In this step the input to the RAG application, its generated output, and the retrieved contexts are loaded. To get started, please use the sample CSV dataset file provided in this notebook. However, if you want to use your own RAG application and would like to evaluate it's output, the dataset can be loaded in the following cell and the configuration can be updated to read the specific columns in the dataset.
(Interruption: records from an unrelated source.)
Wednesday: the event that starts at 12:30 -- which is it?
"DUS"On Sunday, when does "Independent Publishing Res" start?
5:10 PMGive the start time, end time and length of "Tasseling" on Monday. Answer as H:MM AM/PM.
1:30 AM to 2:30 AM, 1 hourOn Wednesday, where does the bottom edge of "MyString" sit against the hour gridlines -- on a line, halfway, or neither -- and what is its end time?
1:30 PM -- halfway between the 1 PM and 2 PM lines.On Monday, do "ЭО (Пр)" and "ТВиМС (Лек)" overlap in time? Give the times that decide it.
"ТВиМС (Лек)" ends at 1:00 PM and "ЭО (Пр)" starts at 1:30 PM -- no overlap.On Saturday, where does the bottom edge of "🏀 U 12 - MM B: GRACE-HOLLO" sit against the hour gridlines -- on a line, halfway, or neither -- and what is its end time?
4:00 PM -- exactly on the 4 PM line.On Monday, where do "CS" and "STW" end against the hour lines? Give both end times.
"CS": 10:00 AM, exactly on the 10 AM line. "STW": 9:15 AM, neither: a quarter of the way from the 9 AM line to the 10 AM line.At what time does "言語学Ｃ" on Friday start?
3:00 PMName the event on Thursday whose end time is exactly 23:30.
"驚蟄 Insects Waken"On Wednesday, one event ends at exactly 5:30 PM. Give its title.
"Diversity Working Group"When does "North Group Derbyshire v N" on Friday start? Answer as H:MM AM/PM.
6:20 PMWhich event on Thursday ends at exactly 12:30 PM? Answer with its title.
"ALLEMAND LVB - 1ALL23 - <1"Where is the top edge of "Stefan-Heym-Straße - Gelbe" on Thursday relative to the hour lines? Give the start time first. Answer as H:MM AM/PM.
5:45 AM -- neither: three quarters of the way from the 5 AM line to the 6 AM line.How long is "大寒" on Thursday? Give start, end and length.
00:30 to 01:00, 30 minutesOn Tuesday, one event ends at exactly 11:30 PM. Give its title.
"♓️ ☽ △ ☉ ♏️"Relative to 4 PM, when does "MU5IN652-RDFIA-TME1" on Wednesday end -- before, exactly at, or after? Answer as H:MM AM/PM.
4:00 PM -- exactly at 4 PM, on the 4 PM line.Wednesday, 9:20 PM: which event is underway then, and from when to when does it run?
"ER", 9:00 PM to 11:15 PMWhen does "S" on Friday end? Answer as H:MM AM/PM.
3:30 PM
### Loading your test data

In this step, you can load your own sample RAG dataset in `input_df` and update the configuration object in the next step to match the column names from the dataset.

In [None]:
import pandas as pd
input_df = pd.read_csv("https://raw.githubusercontent.com/IBM/ibm-watsonx-gov/refs/heads/samples/notebooks/data/rag/rag_with_ground_truth.csv")
input_df.head()

### Configure the evaluator

Once the dataset is loaded, need to configure the evaluator to specify what are the columns of interests in the data set and to specify which metrics to evaluate

#### Dataset columns

To configure the evaluator for the dataset, please update `question_field` to be the column name that contains the questions, `context_field` to be a list of column names that contais the contexts, and `output_fields` to have the column that contain the generated answer. Optionally, you can add the ground truth column name under `reference_fields`.

#### Metrics

You can select the metrics to evaluate and using which method under `metrics` list.

In [None]:
from ibm_watsonx_gov.config import GenAIConfiguration
from ibm_watsonx_gov.metrics import ContextRelevanceMetric, FaithfulnessMetric, AnswerSimilarityMetric
from ibm_watsonx_gov.entities.enums import TaskType

question_field = "question"
context_field = "contexts"

config = GenAIConfiguration(
    input_fields=[question_field, context_field],
    question_field=question_field,
    context_fields=[context_field],
    output_fields=["answer"],
    reference_fields=["ground_truth"],
    task_type=TaskType.RAG,
)

metrics = [
    ContextRelevanceMetric(method="sentence_bert_mini_lm"),
    FaithfulnessMetric(method="token_k_precision"),
    FaithfulnessMetric(method="sentence_bert_mini_lm"),
    AnswerSimilarityMetric(method="token_recall"),
    AnswerSimilarityMetric(method="sentence_bert_mini_lm"),
]

### Run the metrics evaluation

Pass the credentials, configuration, metrics, and the RAG dataset to `evaluate_metrics()` to start the evaluation process.

In [None]:
from ibm_watsonx_gov.evaluate import evaluate_metrics

evaluation_result = evaluate_metrics(
    credentials=credentials,
    configuration=config,
    metrics=metrics,
    data=input_df,
    output_format="dataframe",
)

## Display the results  <a name="display"></a>

### Display the result table

Now that the evaluation is done, display a table containing each record with its metric values.

In [None]:
from ibm_watsonx_gov.visualizations import display_table
display_table(evaluation_result)

### `ModelInsights` visualization

Finally, the evaluation result is displayed interactively using `ModelInsights`

In [None]:
%matplotlib ipympl
from ibm_watsonx_gov.visualizations import ModelInsights

model_insights = ModelInsights(configuration=config, metrics=metrics)
model_insights.display_metrics(metrics_result=evaluation_result)